Continue uphill on the broad farm track. Follow this to the top and and through a gate into a meadow. There is no visible footpath here, but bear slightly rightwards past a footpath post, and continue in the same direction diagonally downhill for 200m metres until you reach a footpath gate in the fence opposite. Go through the gate and follow the indistinct track diagonally leftwards across the slope down to a gate and cross the little stream of Nant Cwm Du at the bottom.
Climb 30-40m up the bank to reach a footpath post by a rutted forestry track from the felling done here in 2022. Don’t take the forestry track but cross straight over (footpath marker on a tree stump ahead) and follow the thin path as it traverses the hillside. After 500m the path broadens and a few hundred metres further on joins a well-made forestry road.
Turn right here and then immediately take the footpath signed on the left which takes you downhill through another area of felling, and past the ruined farmhouse of Brithdir Coch which is soon visible below you. Descend past Brithdir Coch to another good farm track
Not much is known about the old farmhouse of Brithdir Coch. In the late 1800s it briefly became the village school, and It was probably abandoned in the early 20th century. The valley here is called Cwm Glanmynach – the valley beside the monk’s stream. It is thought that this valley housed a monastery, probably linked to Cymer abbey in Dolgellau, in the middle ages. Some of the local place-names such as Cae Abaty (Abbot’s field) and Maesglase (Cloister Field) also reflect that. There is a pond just below Brithdir Coch – perhaps the monks used to catch fish for their Friday dinner there.
From Brithdir Coch you can walk directly back to Aberangell (~20minutes) or extend the route via Bwlch Cae Tomen (~1.5hrs).
a) Direct return to Aberangell:
This is quickest and simplest route back.
Turn right along the farm track, which becomes a metalled road after 1km, all the way along the valley back to Aberangell at Ffynnon y Seiri.
b) Aberangell via Bwlch Cae Tomen:
This option adds a few more miles of walking and another climb, but rewards you with stunning views of the Dyfi valley.
Instead of turning right along the track, take the footpath directly opposite, cross the footbridge and climb up towards the farmhouse of Ty Mawr. The path goes behind the farmhouse on it’s left before dropping back to the main farm track. Follow this farm track downhill for 100m to a sharp right hand bend on a stream. Here, take the footpath on the left, heading steeply uphill. At the forestry road 500m ahead, cross over and take the footpath opposite. Follow this path uphill for 300m to a stile. Note that the path is hard-going and difficult to follow in places – posts and plastic tape mark the way, at time of writing.

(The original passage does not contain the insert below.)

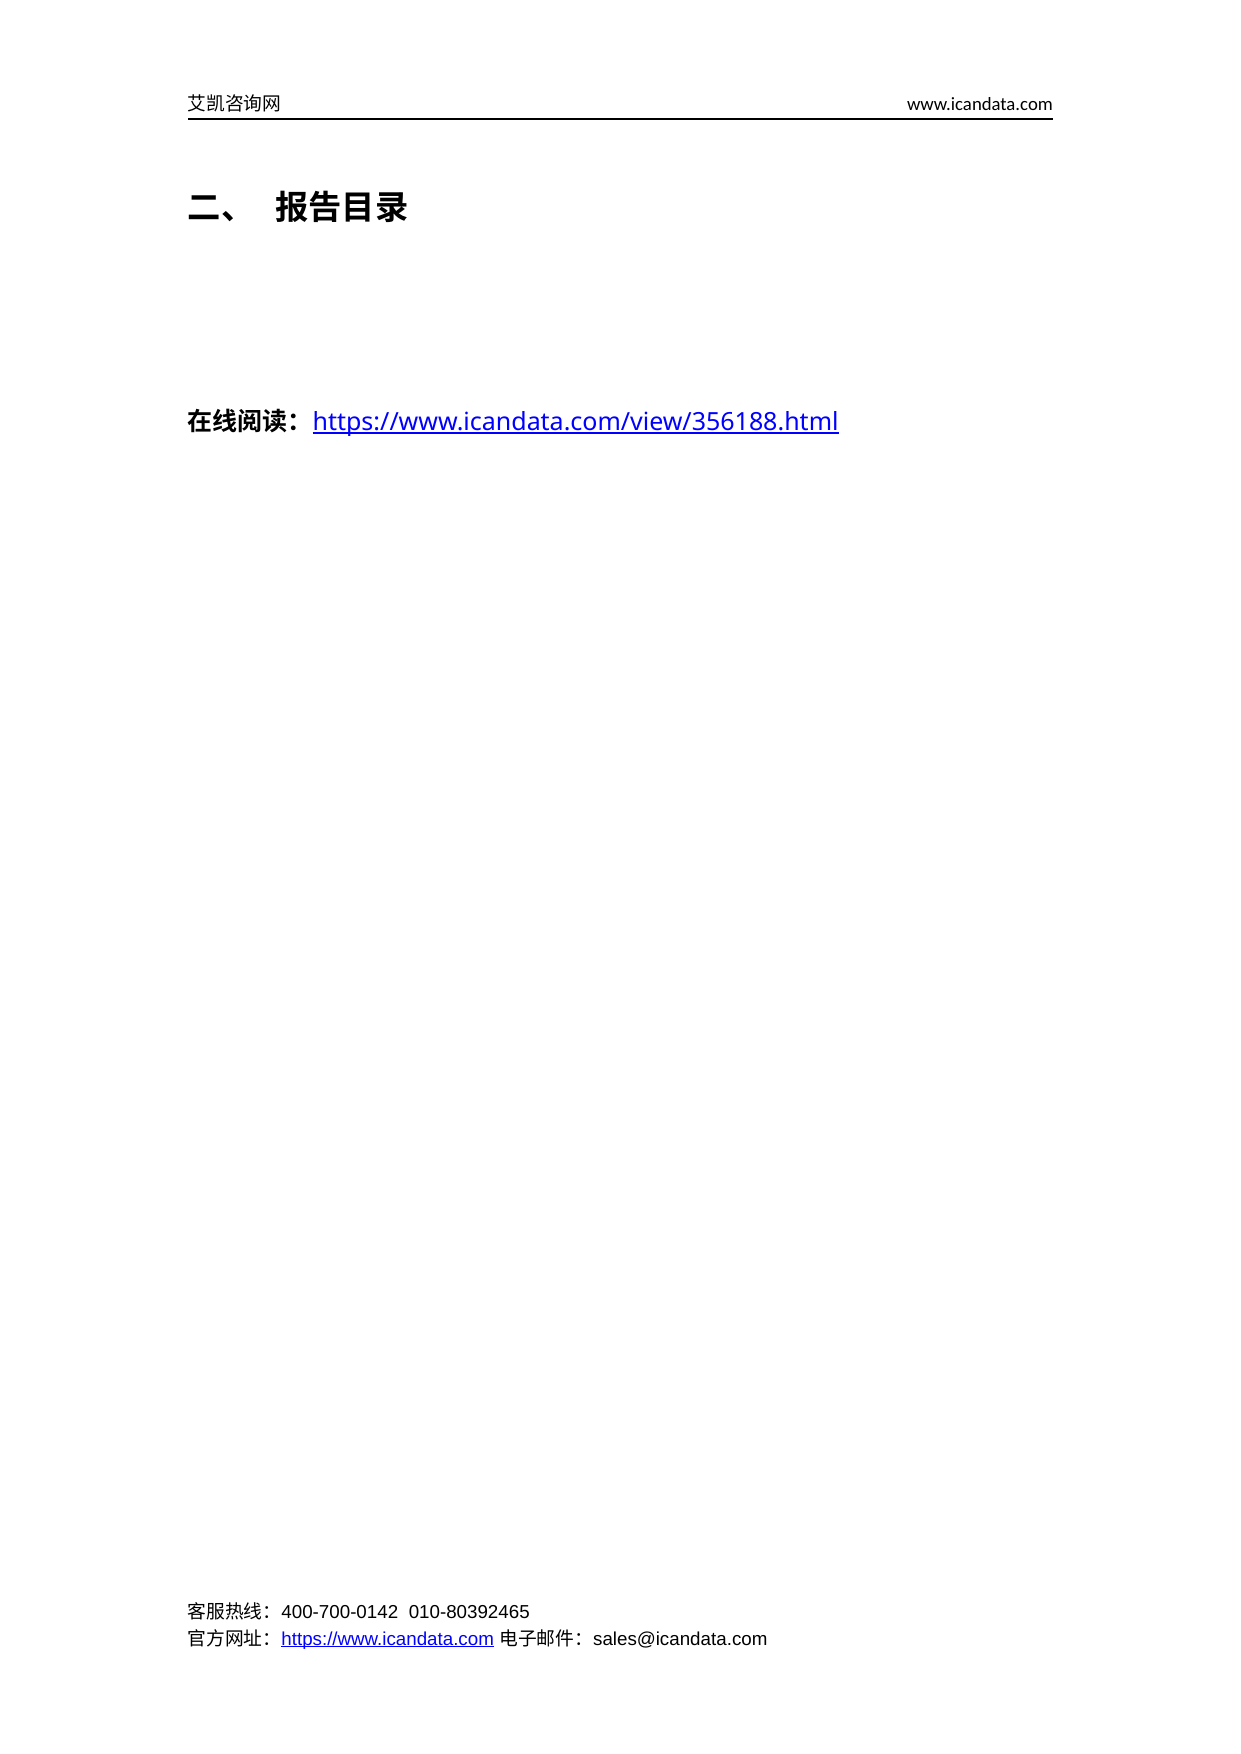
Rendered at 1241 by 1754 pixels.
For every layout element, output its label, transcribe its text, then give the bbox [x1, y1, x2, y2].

subtitle 报告目录 [187, 172, 1053, 237]
text 在线阅读：https://www.icandata.com/view/356188.html [187, 387, 1053, 452]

You are now at Bwlch Cae Tomen- ‘The Pass of the Hummocky Field’. Once over the stile, bear diagonally leftwards, passing beside a lone tree that soon becomes visible. Continue diagonally downhill for a few hundred more metres to pick up a good farm track. About halfway down this track, behind a large tree bent almost horizontal, is a large isolated boulder. This is thought to be a relic of the ice age – a ‘glacial erratic’ carried from elsewhere by the ice and dropped here when it melted.
Follow the track down to the farmhouse of Bryn Ffynnon and the metalled road, then turn right and follow the road back to Aberangell.